*PROBLEM:* This exercise calls for an exact copy of the listing below.

*PROVIDED RECORDS:*

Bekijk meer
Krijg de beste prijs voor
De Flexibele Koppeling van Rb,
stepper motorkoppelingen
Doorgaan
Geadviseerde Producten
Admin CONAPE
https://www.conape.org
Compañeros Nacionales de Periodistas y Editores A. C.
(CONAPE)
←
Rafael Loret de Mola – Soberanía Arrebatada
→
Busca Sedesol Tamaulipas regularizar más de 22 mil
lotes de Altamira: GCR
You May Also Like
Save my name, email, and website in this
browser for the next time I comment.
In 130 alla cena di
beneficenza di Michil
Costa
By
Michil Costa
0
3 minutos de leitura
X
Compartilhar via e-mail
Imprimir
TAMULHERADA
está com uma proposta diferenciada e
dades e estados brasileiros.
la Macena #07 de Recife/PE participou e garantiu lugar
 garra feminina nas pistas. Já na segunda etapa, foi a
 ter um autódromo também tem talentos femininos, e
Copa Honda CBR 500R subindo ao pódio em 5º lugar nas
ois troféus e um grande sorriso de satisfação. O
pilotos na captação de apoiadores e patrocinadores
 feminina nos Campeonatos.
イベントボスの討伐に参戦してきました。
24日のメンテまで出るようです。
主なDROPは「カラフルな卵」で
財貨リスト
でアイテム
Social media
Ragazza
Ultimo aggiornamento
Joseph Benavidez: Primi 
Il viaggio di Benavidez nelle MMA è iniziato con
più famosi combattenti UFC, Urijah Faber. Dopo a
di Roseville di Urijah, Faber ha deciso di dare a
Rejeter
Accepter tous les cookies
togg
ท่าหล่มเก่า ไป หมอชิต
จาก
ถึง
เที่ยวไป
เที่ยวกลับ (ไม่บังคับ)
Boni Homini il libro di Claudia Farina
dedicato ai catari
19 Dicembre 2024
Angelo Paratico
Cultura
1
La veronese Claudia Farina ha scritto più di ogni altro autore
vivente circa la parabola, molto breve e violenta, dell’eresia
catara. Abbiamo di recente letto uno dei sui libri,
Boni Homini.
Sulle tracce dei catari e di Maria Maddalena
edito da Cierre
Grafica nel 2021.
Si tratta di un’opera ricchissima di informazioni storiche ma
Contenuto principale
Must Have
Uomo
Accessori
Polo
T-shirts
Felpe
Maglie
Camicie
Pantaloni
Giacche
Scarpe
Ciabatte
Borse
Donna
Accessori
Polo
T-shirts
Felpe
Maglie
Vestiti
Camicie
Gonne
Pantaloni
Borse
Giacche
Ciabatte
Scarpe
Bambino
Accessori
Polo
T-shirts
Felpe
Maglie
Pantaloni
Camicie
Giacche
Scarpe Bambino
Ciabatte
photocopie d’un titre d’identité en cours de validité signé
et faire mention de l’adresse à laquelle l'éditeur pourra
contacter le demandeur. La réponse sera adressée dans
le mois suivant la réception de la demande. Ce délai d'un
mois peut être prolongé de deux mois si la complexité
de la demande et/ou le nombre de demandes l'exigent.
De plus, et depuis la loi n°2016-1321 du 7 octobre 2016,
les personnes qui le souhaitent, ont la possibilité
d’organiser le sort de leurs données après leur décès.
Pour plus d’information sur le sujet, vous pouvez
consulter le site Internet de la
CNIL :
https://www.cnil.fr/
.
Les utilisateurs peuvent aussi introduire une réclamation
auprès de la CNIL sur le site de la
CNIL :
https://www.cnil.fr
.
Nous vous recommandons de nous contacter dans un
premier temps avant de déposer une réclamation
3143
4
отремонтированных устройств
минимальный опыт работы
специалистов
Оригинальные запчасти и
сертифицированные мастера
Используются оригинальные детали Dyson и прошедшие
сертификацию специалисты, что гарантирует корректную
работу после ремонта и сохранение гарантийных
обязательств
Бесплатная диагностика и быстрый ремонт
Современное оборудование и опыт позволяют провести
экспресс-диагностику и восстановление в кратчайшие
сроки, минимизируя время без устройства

*TASK RESPONSE:*
Bekijk meer
Krijg de beste prijs voor
De Flexibele Koppeling van Rb,
stepper motorkoppelingen
Doorgaan
Geadviseerde Producten
Admin CONAPE
https://www.conape.org
Compañeros Nacionales de Periodistas y Editores A. C.
(CONAPE)
←
Rafael Loret de Mola – Soberanía Arrebatada
→
Busca Sedesol Tamaulipas regularizar más de 22 mil
lotes de Altamira: GCR
You May Also Like
Save my name, email, and website in this
browser for the next time I comment.
In 130 alla cena di
beneficenza di Michil
Costa
By
Michil Costa
0
3 minutos de leitura
X
Compartilhar via e-mail
Imprimir
TAMULHERADA
está com uma proposta diferenciada e
dades e estados brasileiros.
la Macena #07 de Recife/PE participou e garantiu lugar
 garra feminina nas pistas. Já na segunda etapa, foi a
 ter um autódromo também tem talentos femininos, e
Copa Honda CBR 500R subindo ao pódio em 5º lugar nas
ois troféus e um grande sorriso de satisfação. O
pilotos na captação de apoiadores e patrocinadores
 feminina nos Campeonatos.
イベントボスの討伐に参戦してきました。
24日のメンテまで出るようです。
主なDROPは「カラフルな卵」で
財貨リスト
でアイテム
Social media
Ragazza
Ultimo aggiornamento
Joseph Benavidez: Primi 
Il viaggio di Benavidez nelle MMA è iniziato con
più famosi combattenti UFC, Urijah Faber. Dopo a
di Roseville di Urijah, Faber ha deciso di dare a
Rejeter
Accepter tous les cookies
togg
ท่าหล่มเก่า ไป หมอชิต
จาก
ถึง
เที่ยวไป
เที่ยวกลับ (ไม่บังคับ)
Boni Homini il libro di Claudia Farina
dedicato ai catari
19 Dicembre 2024
Angelo Paratico
Cultura
1
La veronese Claudia Farina ha scritto più di ogni altro autore
vivente circa la parabola, molto breve e violenta, dell’eresia
catara. Abbiamo di recente letto uno dei sui libri,
Boni Homini.
Sulle tracce dei catari e di Maria Maddalena
edito da Cierre
Grafica nel 2021.
Si tratta di un’opera ricchissima di informazioni storiche ma
Contenuto principale
Must Have
Uomo
Accessori
Polo
T-shirts
Felpe
Maglie
Camicie
Pantaloni
Giacche
Scarpe
Ciabatte
Borse
Donna
Accessori
Polo
T-shirts
Felpe
Maglie
Vestiti
Camicie
Gonne
Pantaloni
Borse
Giacche
Ciabatte
Scarpe
Bambino
Accessori
Polo
T-shirts
Felpe
Maglie
Pantaloni
Camicie
Giacche
Scarpe Bambino
Ciabatte
photocopie d’un titre d’identité en cours de validité signé
et faire mention de l’adresse à laquelle l'éditeur pourra
contacter le demandeur. La réponse sera adressée dans
le mois suivant la réception de la demande. Ce délai d'un
mois peut être prolongé de deux mois si la complexité
de la demande et/ou le nombre de demandes l'exigent.
De plus, et depuis la loi n°2016-1321 du 7 octobre 2016,
les personnes qui le souhaitent, ont la possibilité
d’organiser le sort de leurs données après leur décès.
Pour plus d’information sur le sujet, vous pouvez
consulter le site Internet de la
CNIL :
https://www.cnil.fr/
.
Les utilisateurs peuvent aussi introduire une réclamation
auprès de la CNIL sur le site de la
CNIL :
https://www.cnil.fr
.
Nous vous recommandons de nous contacter dans un
premier temps avant de déposer une réclamation
3143
4
отремонтированных устройств
минимальный опыт работы
специалистов
Оригинальные запчасти и
сертифицированные мастера
Используются оригинальные детали Dyson и прошедшие
сертификацию специалисты, что гарантирует корректную
работу после ремонта и сохранение гарантийных
обязательств
Бесплатная диагностика и быстрый ремонт
Современное оборудование и опыт позволяют провести
экспресс-диагностику и восстановление в кратчайшие
сроки, минимизируя время без устройства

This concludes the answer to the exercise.